Figure 5: Components of Gender-Sensitive Poverty and Vulnerability Analysis (GSPVA)
Source: Adapted from FAO Technical Guide (2018)
Translating intent into impact
As demonstrated by MGNREGS, gender-sensitive design does not always deliver gender-equitable results due to improper implementation. Embedding a gender lens at each step of implementation is necessary to acknowledge the impediments like cultural resistance to women’s empowerment, lower literacy rate, digital gender divide, digital and financial illiteracy, that restrict women’s equal access to SP. Implementation should therefore be guided by a conscious effort to avoid exclusion on grounds of any disadvantage. Once participation has been ensured, the next step is to set up gender-friendly delivery mechanisms, institutional arrangements and grievance redressal (Hidrobo et al, 2020).

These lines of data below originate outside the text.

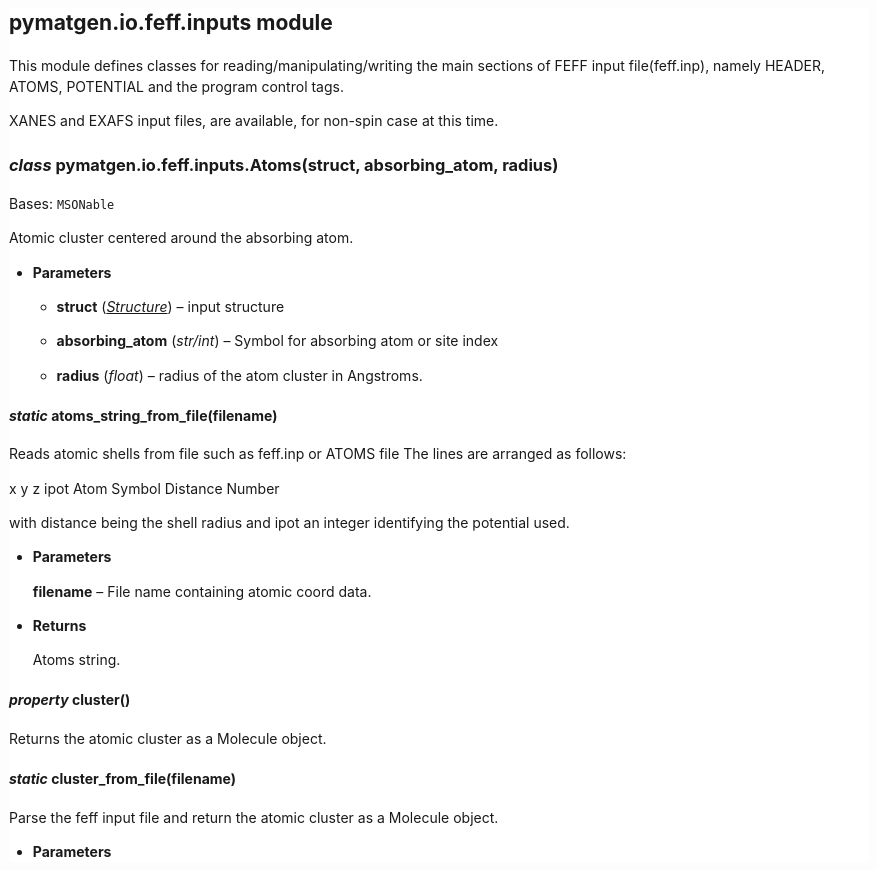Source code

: 

## pymatgen.io.feff.inputs module

This module defines classes for reading/manipulating/writing the main sections
of FEFF input file(feff.inp), namely HEADER, ATOMS, POTENTIAL and the program
control tags.

XANES and EXAFS input files, are available, for non-spin case at this time.


### _class_ pymatgen.io.feff.inputs.Atoms(struct, absorbing_atom, radius)
Bases: `MSONable`

Atomic cluster centered around the absorbing atom.


* **Parameters**


    * **struct** ([*Structure*](pymatgen.core.md#pymatgen.core.structure.Structure)) – input structure


    * **absorbing_atom** (*str/int*) – Symbol for absorbing atom or site index


    * **radius** (*float*) – radius of the atom cluster in Angstroms.



#### _static_ atoms_string_from_file(filename)
Reads atomic shells from file such as feff.inp or ATOMS file
The lines are arranged as follows:

x y z   ipot    Atom Symbol   Distance   Number

with distance being the shell radius and ipot an integer identifying
the potential used.


* **Parameters**

    **filename** – File name containing atomic coord data.



* **Returns**

    Atoms string.



#### _property_ cluster()
Returns the atomic cluster as a Molecule object.


#### _static_ cluster_from_file(filename)
Parse the feff input file and return the atomic cluster as a Molecule
object.


* **Parameters**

Any policy intervention must necessarily be complemented by routine evaluation throughout its lifecycle. It is perhaps even more important to ensure that the tools used for evaluation adopt a gender lens to map the intended outcomes with the actual impact. This is where the final component of GSPVA can assist implementers in assessing progress and redressing any shortcomings in programme design (FAO, 2018c). GSPVA can also provide a baseline to track the impact of the programme on gender-related issues (FAO, 2018b). Gender audits can therefore provide important insights for course-correction as well as augment the evidence base for future interventions. Leveraging Self Help Groups for such audits can concurrently improve accountability and empower women collectives (The Quantum Hub, 2020).
Finally, an overarching element critical to the success of GRSP is the active participation of women throughout the design, implementation and evaluation stages. Women should be systematically represented within all the institutional bodies in the programme, from steering committees to frontline staff. A commitment to gender balance in program staffing can boost women’s participation in SP programs (FAO, 2018d). This in turn requires sufficient and sustained financing (Gulati, 2021).
Conclusion
COVID-19 has presented an opportunity to reset everything. It has brought the multidimensional deprivations faced by women to the fore, thereby stressing the need to revisit SP and evaluate them from a gendered lens. Women and their perspectives must cut across all stages of decision-making rather than merely emerging as an afterthought or being left out altogether (Holmes and Jones, 2013). While making SP gender-responsive requires immediate action, the long-term objective of rendering SP systems gender-transformative by redistributing power relations should be kept in mind. The ultimate aim, therefore, is to make socio-economic structures more equitable in the household and beyond.